Extracted text:

Last Updated: Friday - 09/24/2010
Week of June 20, 2005
Grads grateful for pastoral service program
Parish secretary says FPS increased her compassion, deepened her faith
By RAMON GONZALEZ
WCR Staff Writer
Rose Connell, the secretary at St. Matthew's Parish, is glad her parish sponsored her in the Formation for Pastoral Service program at Newman Theological College for the past two years.
"I look back over the past two years with much appreciation and gratitude," she says. "For me it has been a profound faith journey. This program has been an opportunity to learn a great deal about the Catholic faith and has left me with a thirst to learn more."
The two-year certificate program in lay ministry has produced close to 170 graduates since it began in 1996.
Graduates and some current students oversee baptismal and marriage preparation, RCIA, pastoral care and other programs in their parishes.
Connell is one of 16 laywomen and men who graduated from FPS June 12. At the ceremony attended by more than 200 people, the graduates received certificates from Archbishop Thomas Collins and Newman President Father Jack Gallagher.

Check your understanding:
1 – According to the pastoral service program article, how many laywomen and men graduated from FPS on June 12?
2 – Copy word for word the part of the pastoral service program article that begins with the words "Last Updated: Friday" and ends after the words "began in 1996.".
3 – Resume the article about the Formation for Pastoral Service graduates after its final sentence.
The items that come next are from a different source than the article.

Record extracts:
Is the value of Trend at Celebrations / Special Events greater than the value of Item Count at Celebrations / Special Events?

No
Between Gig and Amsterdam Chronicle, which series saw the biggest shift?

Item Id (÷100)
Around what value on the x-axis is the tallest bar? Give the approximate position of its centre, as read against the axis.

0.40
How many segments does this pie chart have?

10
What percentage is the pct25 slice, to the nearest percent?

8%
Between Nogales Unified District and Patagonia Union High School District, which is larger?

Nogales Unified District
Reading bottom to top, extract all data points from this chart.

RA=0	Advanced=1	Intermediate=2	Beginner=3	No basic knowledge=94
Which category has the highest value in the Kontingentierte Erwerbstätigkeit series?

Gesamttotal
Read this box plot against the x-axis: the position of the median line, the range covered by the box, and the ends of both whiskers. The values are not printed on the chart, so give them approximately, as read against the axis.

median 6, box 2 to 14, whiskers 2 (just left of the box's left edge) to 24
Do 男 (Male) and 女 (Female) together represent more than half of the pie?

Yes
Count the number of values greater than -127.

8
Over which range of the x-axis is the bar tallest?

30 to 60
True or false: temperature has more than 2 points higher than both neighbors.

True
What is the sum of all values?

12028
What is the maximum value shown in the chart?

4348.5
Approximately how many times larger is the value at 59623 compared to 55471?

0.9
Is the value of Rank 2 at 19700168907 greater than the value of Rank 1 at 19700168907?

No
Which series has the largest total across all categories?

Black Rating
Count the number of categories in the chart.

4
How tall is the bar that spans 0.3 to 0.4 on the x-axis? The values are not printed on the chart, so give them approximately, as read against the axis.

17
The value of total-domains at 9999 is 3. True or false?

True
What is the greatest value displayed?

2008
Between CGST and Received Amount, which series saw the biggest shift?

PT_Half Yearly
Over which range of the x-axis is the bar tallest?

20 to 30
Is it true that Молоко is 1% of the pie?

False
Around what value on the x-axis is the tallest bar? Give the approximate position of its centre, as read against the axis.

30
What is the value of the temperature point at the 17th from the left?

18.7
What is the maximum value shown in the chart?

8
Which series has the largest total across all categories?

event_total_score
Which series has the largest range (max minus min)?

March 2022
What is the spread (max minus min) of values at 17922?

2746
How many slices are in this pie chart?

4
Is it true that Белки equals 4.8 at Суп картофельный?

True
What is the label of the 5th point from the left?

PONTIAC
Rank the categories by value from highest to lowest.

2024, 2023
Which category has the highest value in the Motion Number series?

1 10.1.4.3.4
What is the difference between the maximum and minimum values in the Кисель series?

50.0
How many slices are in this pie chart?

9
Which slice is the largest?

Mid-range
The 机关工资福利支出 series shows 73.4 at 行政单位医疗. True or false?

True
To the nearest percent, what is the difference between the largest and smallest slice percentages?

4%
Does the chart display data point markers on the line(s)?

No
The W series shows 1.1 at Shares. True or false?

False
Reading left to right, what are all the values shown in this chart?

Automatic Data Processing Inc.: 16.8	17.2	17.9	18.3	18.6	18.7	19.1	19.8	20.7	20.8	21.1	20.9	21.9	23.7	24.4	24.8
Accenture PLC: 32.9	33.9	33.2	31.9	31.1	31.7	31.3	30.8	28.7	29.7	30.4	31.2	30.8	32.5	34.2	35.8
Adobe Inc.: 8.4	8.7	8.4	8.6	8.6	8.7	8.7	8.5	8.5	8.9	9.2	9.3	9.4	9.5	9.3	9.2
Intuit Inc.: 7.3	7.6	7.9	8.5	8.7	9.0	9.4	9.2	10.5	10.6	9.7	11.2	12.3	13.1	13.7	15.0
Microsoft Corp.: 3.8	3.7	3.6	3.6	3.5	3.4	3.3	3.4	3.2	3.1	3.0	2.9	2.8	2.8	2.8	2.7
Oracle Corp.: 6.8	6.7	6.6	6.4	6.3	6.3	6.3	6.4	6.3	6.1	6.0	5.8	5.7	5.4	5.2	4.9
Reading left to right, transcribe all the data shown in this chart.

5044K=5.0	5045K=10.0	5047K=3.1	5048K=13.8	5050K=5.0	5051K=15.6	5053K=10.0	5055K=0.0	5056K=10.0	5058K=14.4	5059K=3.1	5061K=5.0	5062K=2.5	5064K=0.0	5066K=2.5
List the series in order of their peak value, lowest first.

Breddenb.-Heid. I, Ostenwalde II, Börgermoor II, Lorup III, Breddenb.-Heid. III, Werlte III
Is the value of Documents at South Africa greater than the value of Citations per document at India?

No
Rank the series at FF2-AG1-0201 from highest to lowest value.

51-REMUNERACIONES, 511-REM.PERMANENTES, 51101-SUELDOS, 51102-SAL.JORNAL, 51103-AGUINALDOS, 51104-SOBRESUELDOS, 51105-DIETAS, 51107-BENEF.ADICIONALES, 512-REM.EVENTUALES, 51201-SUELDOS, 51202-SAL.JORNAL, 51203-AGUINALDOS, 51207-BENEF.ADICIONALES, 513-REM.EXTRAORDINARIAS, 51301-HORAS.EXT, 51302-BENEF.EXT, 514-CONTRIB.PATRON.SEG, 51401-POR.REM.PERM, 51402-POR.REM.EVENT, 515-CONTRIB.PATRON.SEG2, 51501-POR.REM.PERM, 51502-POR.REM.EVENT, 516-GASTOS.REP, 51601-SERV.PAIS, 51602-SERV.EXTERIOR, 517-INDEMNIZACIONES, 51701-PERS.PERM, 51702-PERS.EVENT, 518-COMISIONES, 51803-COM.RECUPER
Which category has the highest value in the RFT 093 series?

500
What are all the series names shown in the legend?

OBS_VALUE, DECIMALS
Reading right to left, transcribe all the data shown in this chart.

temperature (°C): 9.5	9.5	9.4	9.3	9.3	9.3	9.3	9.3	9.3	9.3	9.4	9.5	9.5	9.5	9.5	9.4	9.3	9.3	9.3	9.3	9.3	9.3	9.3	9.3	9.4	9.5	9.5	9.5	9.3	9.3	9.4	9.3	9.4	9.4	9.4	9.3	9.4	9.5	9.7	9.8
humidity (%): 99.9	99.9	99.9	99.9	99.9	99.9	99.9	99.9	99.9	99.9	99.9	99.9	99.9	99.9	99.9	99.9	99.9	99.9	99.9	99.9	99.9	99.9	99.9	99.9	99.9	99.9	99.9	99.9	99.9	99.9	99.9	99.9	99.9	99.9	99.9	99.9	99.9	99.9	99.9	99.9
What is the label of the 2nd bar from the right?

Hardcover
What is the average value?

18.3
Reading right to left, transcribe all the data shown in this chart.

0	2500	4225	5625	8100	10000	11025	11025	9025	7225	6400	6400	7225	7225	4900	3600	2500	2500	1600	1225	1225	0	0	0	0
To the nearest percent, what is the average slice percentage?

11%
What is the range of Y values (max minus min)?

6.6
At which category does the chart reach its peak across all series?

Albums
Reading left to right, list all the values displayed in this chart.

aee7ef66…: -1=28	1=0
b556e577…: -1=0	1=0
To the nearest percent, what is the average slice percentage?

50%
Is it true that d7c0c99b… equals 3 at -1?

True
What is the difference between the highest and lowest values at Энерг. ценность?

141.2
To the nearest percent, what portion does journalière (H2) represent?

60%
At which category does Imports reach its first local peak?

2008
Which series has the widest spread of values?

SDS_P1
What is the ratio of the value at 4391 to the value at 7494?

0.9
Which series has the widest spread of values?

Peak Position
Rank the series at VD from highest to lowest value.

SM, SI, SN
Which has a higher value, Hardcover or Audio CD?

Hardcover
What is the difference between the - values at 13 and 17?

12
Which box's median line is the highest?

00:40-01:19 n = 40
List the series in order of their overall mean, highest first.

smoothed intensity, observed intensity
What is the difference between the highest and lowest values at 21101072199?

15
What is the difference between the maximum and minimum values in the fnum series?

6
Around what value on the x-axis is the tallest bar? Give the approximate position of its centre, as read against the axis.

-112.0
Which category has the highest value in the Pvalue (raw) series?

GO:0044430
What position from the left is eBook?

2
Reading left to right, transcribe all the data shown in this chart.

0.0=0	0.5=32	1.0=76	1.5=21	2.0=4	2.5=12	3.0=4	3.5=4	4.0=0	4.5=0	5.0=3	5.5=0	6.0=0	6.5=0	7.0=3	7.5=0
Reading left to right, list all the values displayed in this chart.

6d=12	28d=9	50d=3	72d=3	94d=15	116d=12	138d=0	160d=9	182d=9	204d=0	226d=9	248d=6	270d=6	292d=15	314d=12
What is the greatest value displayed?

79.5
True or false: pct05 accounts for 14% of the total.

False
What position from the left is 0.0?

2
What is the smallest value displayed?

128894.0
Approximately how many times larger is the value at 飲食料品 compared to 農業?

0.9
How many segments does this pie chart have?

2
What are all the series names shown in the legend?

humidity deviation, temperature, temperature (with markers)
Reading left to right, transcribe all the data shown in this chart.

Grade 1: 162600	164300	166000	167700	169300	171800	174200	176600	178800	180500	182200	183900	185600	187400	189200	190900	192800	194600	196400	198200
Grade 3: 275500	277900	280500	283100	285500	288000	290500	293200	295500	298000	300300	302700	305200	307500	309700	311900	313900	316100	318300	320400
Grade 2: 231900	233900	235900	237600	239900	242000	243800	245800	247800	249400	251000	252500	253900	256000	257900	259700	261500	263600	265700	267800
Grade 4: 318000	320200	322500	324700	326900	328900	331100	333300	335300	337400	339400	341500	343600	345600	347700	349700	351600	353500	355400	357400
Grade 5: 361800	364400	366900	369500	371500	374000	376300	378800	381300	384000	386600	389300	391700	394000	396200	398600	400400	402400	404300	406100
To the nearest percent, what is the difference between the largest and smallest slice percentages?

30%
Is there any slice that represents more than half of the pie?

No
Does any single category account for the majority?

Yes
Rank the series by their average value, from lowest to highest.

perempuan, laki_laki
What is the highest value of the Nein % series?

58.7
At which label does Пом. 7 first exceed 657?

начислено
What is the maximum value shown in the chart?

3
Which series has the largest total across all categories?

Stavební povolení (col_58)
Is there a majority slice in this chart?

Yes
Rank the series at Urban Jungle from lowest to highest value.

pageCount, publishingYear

Answer section:
1 – Sixteen laywomen and men graduated.

2 –
Last Updated: Friday - 09/24/2010
Week of June 20, 2005
Grads grateful for pastoral service program
Parish secretary says FPS increased her compassion, deepened her faith
By RAMON GONZALEZ
WCR Staff Writer
Rose Connell, the secretary at St. Matthew's Parish, is glad her parish sponsored her in the Formation for Pastoral Service program at Newman Theological College for the past two years.
"I look back over the past two years with much appreciation and gratitude," she says. "For me it has been a profound faith journey. This program has been an opportunity to learn a great deal about the Catholic faith and has left me with a thirst to learn more."
The two-year certificate program in lay ministry has produced close to 170 graduates since it began in 1996.

3 –
Aiming to provide opportunities for pastoral enhancement founded on sound theology, the Edmonton Archdiocese developed this program for lay people. Courses on Scripture, spirituality, liturgy and pastoral skills are provided.
"Many of you have made great sacrifices in order to be formed in your faith and to be called in new ways to live out your baptismal commitment through service to Jesus Christ, through ministry to God's people," guest speaker and FPS instructor Father Leo Hofmann told the graduates.
"Hopefully as a result of FPS when you see people in need you will always have compassion for them because they are helpless, like sheep without a shepherd. Even if there is fear of your ideas and hopes by others around you and you find yourself not being able to do what you had hoped to do, begin in some small ways. Try to be a model of Christian hospitality, welcome the stranger."
Connell had become stagnant and complacent in her faith but said the program opened her eyes. "It has enriched my faith life and has helped me with my job (as parish secretary)," she said following the graduation ceremonies. "As you know, the secretary is always the first in line. Now I am more compassionate toward people and better able to deal with their concerns."
Margaret O'Connell, the FPS acting director while Kim Wanner is on sick leave, said the program gives students a solid foundation in their faith as well as helping them grow personally. "You can't come to this program and leave unchanged; it's an impossibility."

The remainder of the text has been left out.